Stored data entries
════
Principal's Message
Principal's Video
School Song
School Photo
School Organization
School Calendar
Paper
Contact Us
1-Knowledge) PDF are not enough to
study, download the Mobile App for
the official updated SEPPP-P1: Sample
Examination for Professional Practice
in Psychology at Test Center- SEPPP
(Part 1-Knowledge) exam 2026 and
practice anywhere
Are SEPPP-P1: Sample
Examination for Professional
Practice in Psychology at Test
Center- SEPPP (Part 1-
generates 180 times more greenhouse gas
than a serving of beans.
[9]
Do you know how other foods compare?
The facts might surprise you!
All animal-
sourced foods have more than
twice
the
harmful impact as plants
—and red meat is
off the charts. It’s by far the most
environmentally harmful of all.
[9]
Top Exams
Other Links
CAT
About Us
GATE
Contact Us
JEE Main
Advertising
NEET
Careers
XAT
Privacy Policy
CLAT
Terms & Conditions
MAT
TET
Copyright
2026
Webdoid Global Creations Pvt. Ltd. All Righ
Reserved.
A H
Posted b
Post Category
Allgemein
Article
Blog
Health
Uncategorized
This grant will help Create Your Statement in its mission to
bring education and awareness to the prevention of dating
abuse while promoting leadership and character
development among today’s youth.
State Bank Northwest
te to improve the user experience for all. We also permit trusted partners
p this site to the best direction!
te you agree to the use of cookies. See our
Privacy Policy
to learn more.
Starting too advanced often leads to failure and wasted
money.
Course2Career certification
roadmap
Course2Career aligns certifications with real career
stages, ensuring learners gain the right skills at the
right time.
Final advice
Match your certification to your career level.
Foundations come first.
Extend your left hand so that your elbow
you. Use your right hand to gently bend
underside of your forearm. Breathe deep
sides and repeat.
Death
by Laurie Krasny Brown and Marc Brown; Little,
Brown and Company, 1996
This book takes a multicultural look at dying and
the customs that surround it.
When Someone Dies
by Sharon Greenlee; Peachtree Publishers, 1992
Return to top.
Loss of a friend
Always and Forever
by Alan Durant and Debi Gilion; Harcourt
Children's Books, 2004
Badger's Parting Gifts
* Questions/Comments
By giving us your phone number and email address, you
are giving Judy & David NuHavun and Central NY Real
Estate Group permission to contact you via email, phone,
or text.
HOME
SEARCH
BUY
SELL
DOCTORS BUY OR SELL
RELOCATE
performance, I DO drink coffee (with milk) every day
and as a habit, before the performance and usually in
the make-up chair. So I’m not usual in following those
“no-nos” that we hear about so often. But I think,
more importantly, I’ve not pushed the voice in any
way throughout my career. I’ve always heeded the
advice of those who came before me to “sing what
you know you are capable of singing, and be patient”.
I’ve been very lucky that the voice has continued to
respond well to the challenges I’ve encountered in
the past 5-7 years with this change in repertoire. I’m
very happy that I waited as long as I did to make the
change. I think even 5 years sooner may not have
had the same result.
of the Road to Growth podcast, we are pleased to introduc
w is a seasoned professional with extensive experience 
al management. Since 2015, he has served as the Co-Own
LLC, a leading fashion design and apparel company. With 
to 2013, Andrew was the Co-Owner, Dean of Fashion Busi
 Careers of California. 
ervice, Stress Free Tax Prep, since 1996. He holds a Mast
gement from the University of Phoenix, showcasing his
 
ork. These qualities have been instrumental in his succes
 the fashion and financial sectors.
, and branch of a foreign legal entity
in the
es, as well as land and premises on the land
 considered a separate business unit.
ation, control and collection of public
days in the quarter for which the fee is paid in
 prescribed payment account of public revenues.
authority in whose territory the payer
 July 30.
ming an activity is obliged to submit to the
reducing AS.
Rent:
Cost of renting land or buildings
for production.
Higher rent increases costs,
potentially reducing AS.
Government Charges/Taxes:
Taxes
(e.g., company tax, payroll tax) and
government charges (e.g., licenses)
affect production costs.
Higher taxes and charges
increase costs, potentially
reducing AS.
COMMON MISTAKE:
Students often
════
• _WORK ITEM_: Filter the records above and return every line that holds the word "costs".

• _REPLY_:
Higher rent increases costs,
affect production costs.
increase costs, potentially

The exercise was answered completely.